▸ **Alıştırma Yönergesi**: Aşağıdaki yoga yazısında "Üniversite zamanlarından ev arkadaşım Teresa" diye başlayan paragrafı, ana bilgilerini koruyarak kısa maddeler hâlinde yeniden yazınız.

▸ **Seçilmiş Bölüm**:
========================================

22 Kasım 2011 Salı

Ben de Yogaya Böyle Başladım

Herkesin bir yogaya başlama hikayesi vardır
Ben bilmez miyim
Herkesin kalın kalın kabukları olduğu gibi
Bir de içerdeki özü
Herkesin bir yogası vardır
Ben bilmez miyim
Bir de yogasızlığı 


(Affet Beni Yılmaz Odabaşı :)


Kabuklarımdan soyula soyula en ben olan içerdeki bana doğru bir yolculuğa çıktığımı hiç bilmiyordum  2008 Mayıs’ında Cihangir Yoga’nın yolunu tuttuğumda..
Üniversite zamanlarından ev arkadaşım Teresa (Demirkanlı olan), git Amerika gel İstanbul , git İsviçre gel İstanbul dolanırken harita üzerinde, Aştanga diye bi’ şeye tutulmuş onu anlatıyordu, Nişantaşı House Cafe’nin ( şu eski olan) arka bahçesinde.. Ben kamburumun içine çökmüş, bedenimi taşıyamıyor olmanın keyifsizliği ile onun anlattıklarına bakakalmıştım :) Sorduğum soruyu hatırlıyorum  ‘Yoga kas yapar mı canım?’ O da bluzunun kolunu sıyırıp  üst kol kaslarını göstermişti bana. Sonra Cihangir’de almış olduğu 10 kuponun birini kullandığını diğerlerini benim kullanabileceğimi söyledi. Bu dünyadaki en kıymetli hediyeydi ve hep öyle kalacak.

Bir kaç gün sonra Özge (Şarlı olan) ile mailleşiyoruz, ona Cihangir’de bir Yoga Merkezi varmış hadi oraya gidelim dedim, haydi dedik akşam eve uğrayarak bir tayt bir tişört kendimizi Zeynep Çelen’in başlangıç dersinde bulduk..

========================================

▸ **Verilen Veriler**:
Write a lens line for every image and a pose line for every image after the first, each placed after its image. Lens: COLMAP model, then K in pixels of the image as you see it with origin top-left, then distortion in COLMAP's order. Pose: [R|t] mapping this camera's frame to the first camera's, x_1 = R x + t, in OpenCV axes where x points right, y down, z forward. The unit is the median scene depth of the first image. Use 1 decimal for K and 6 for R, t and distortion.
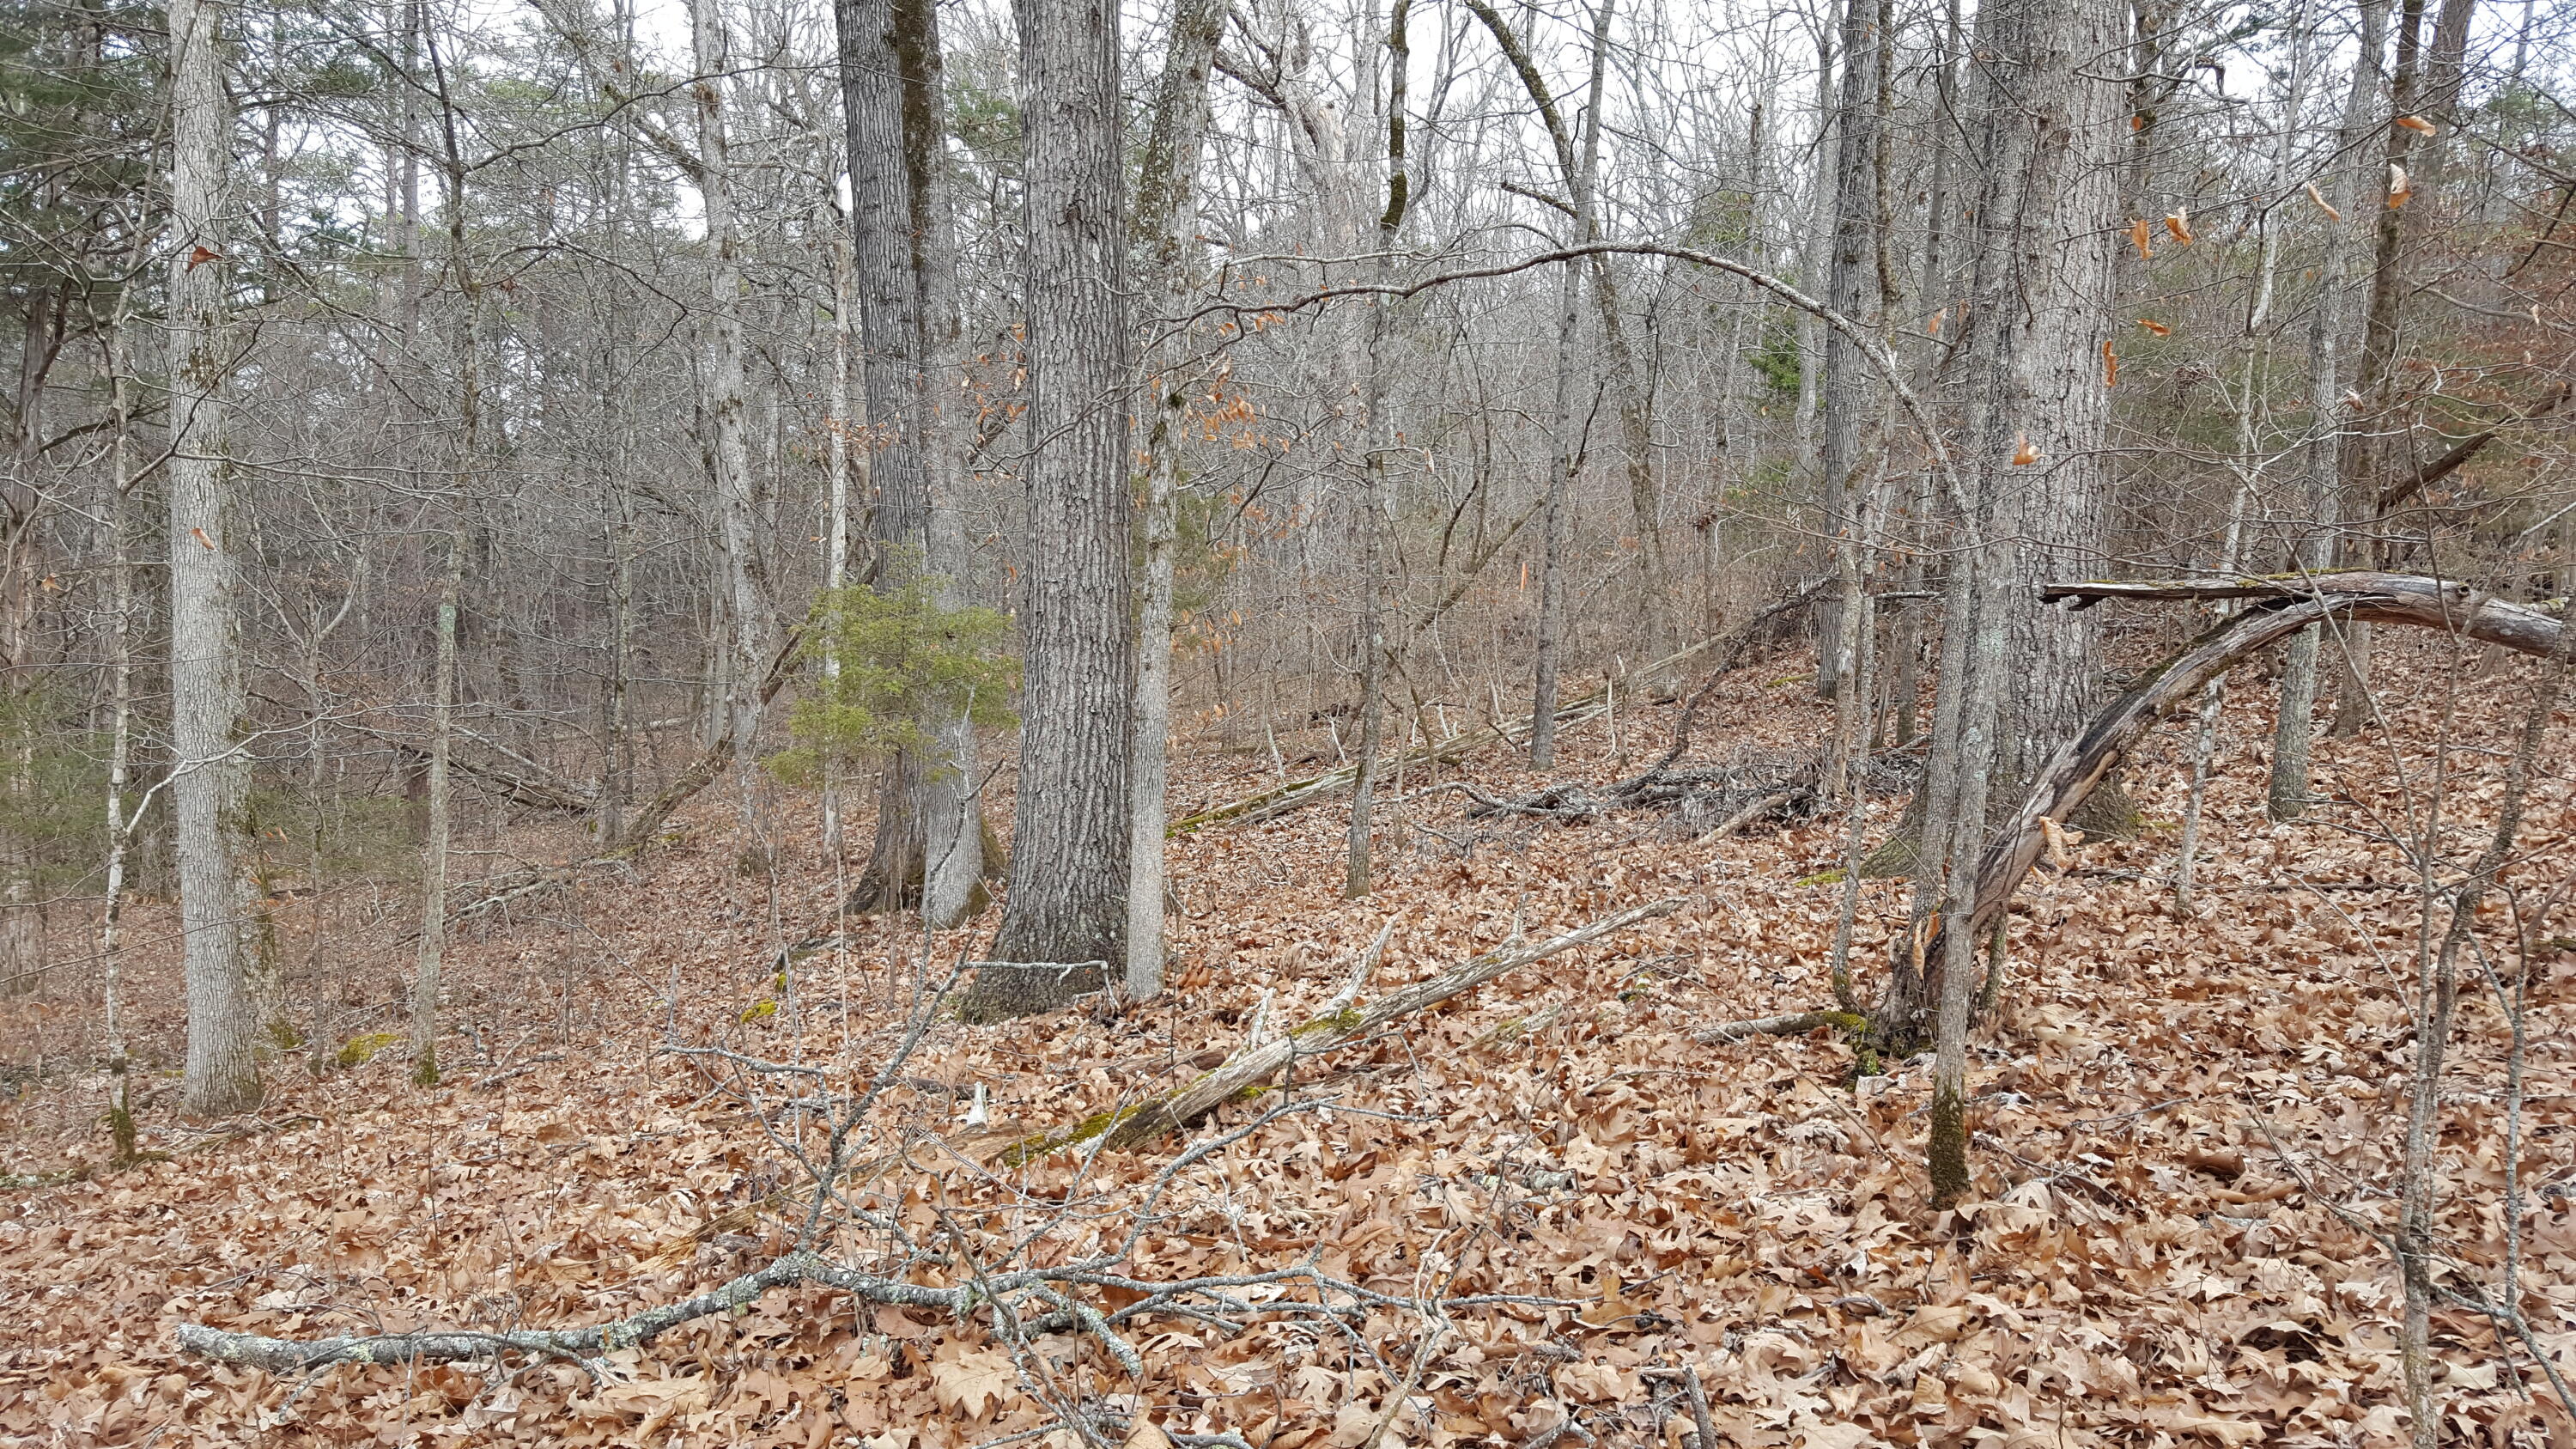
lens RADIAL K [[1939.9, 0, 1285.9], [0, 1939.9, 779.9], [0, 0, 1]] dist [0.127580, -0.186789]
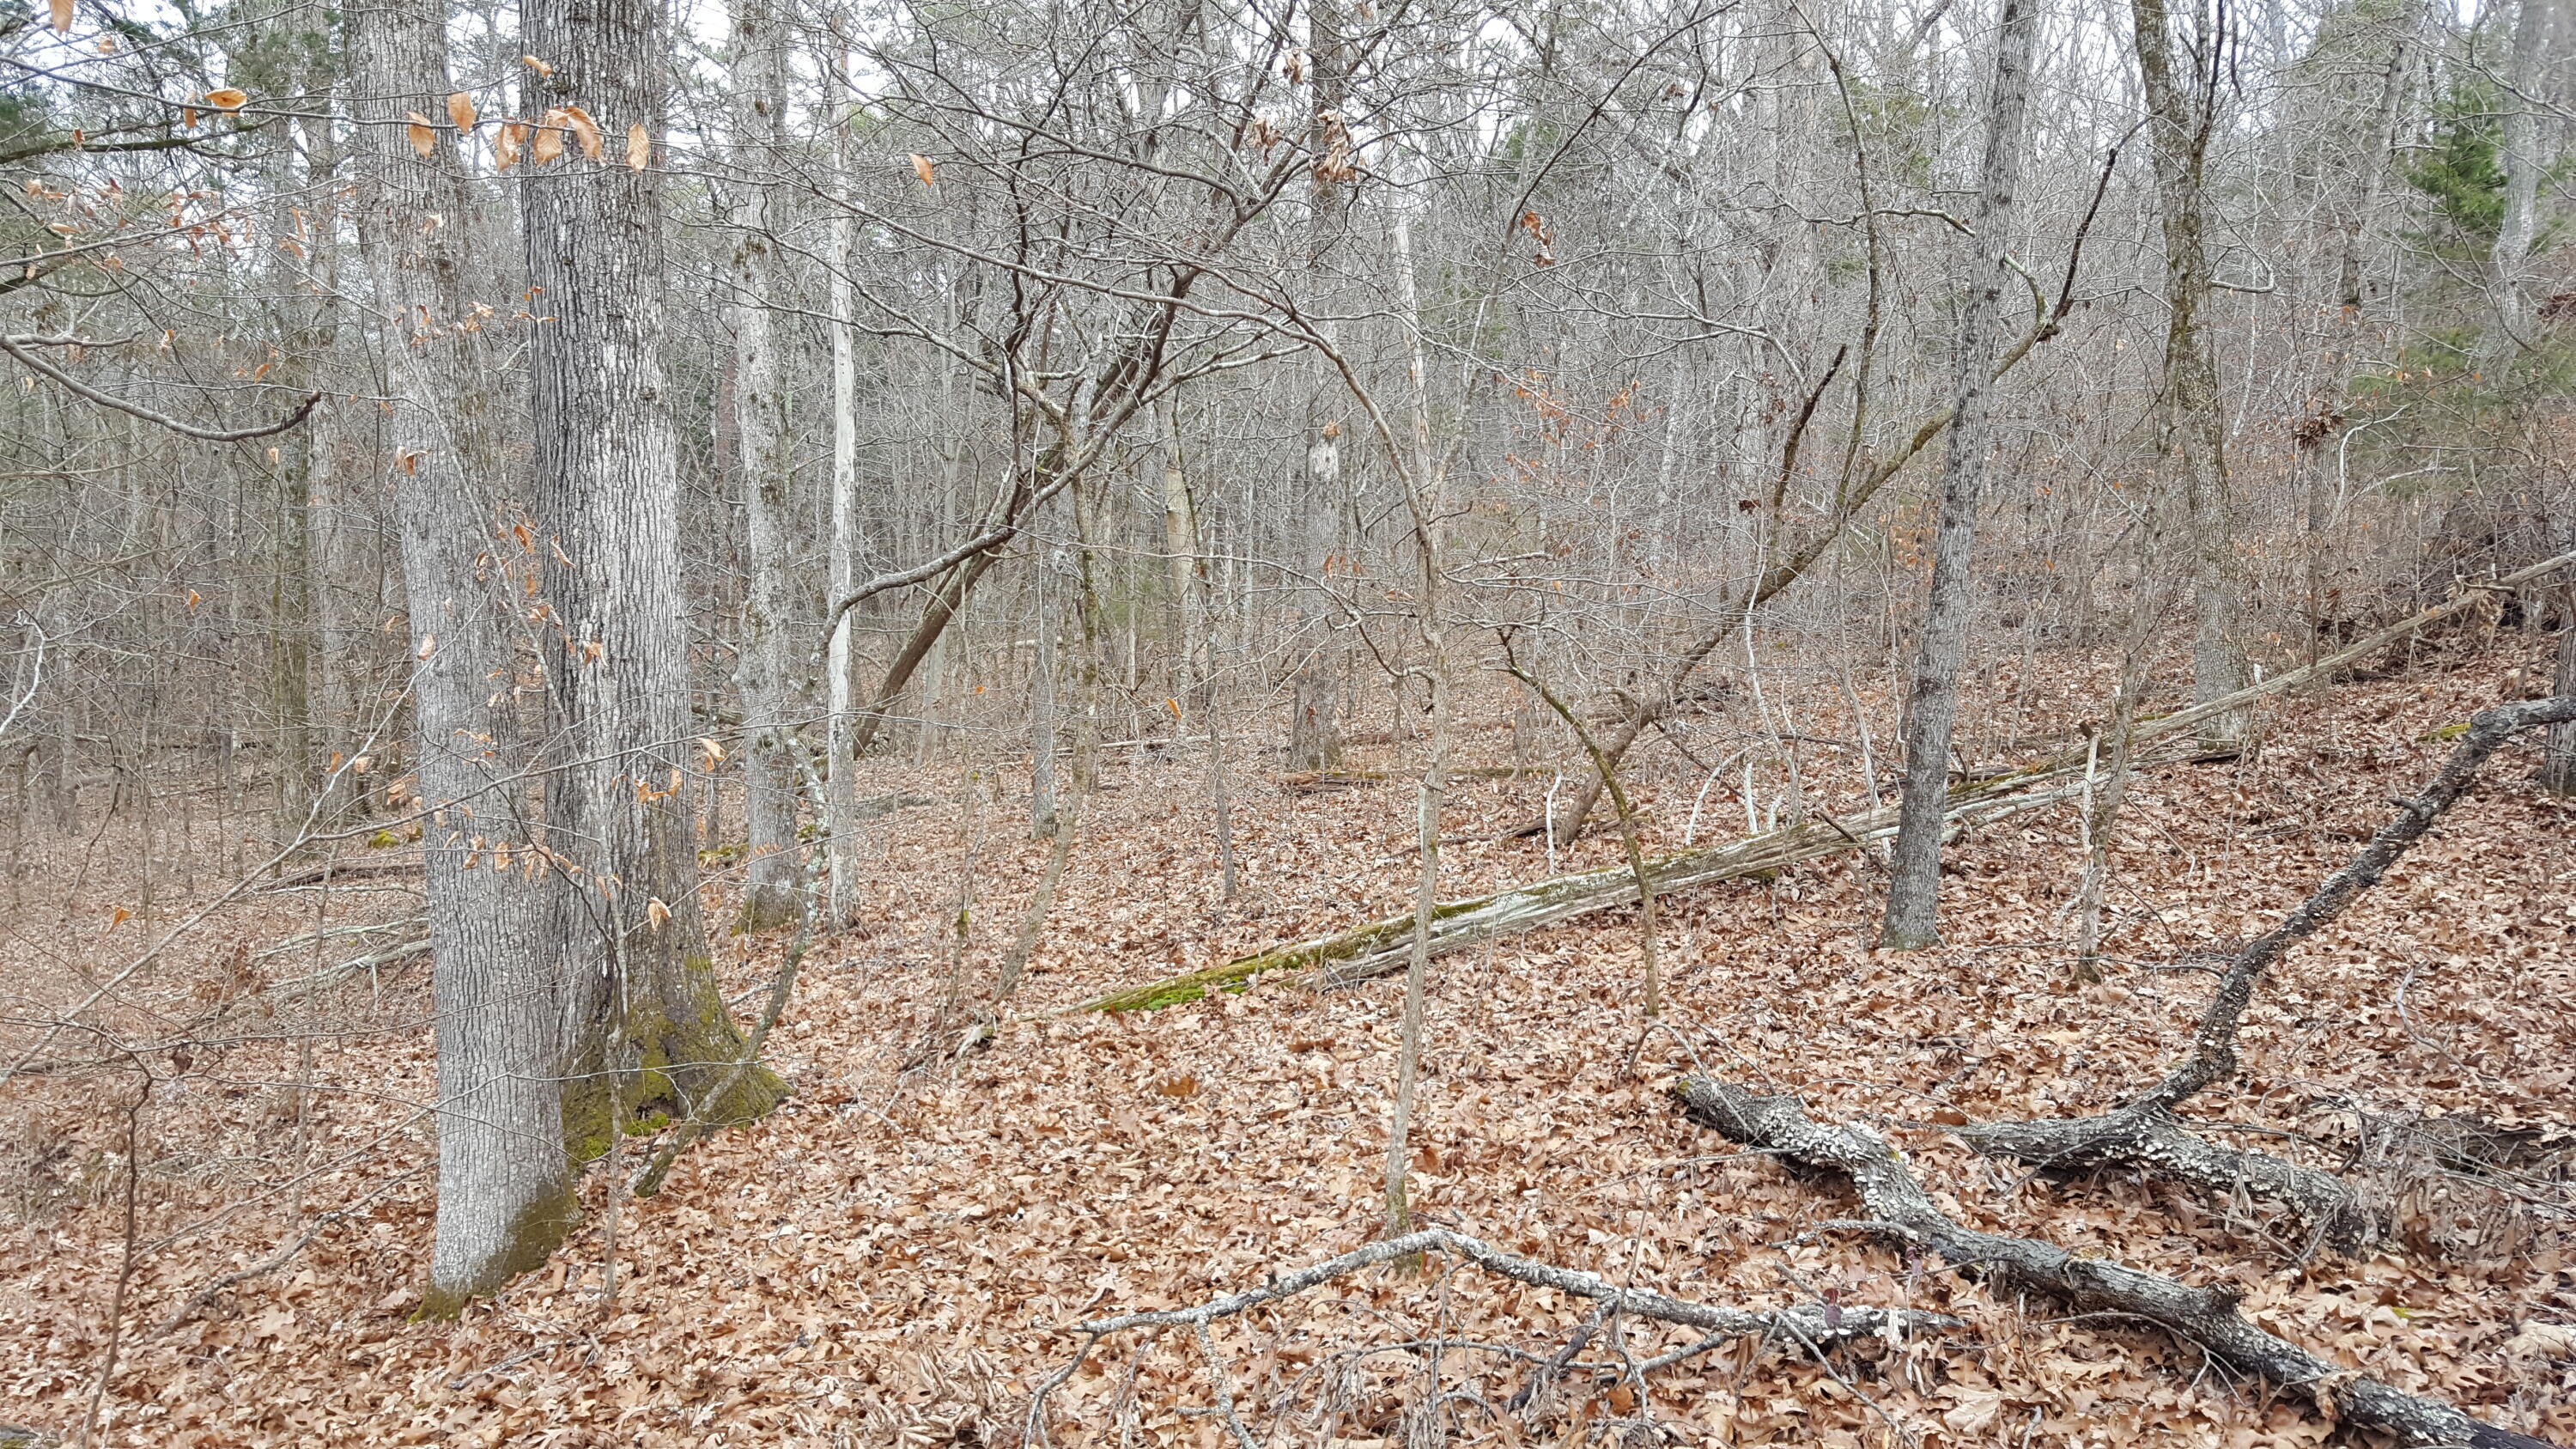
lens RADIAL K [[1916.1, 0, 1228.3], [0, 1916.1, 794.2], [0, 0, 1]] dist [0.114698, -0.184625]
pose [[0.958147, 0.060251, -0.279864, 0.080833], [-0.043738, 0.996934, 0.064884, -0.052300], [0.282915, -0.049928, 0.957845, 0.384206]]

========================================

▸ **Sorunun Çözümü**:
- Anlatıcının üniversite yıllarından ev arkadaşı Teresa, Amerika, İsviçre ve İstanbul arasında gidip gelirken Aştanga'ya tutulmuştur.
- Teresa bunu Nişantaşı House Cafe'nin arka bahçesinde anlatmıştır. Anlatıcı ise o sırada kamburunun içine çökmüş ve bedenini taşıyamamanın keyifsizliği içindedir.
- Anlatıcı "Yoga kas yapar mı?" diye sorunca Teresa üst kol kaslarını göstermiştir.
- Teresa, Cihangir'de aldığı 10 kupondan birini kullandığını, kalanları anlatıcının kullanabileceğini söylemiştir.
- Anlatıcı bu hediyeyi dünyadaki en kıymetli hediye olarak görmektedir ve hep öyle kalacağını belirtmektedir.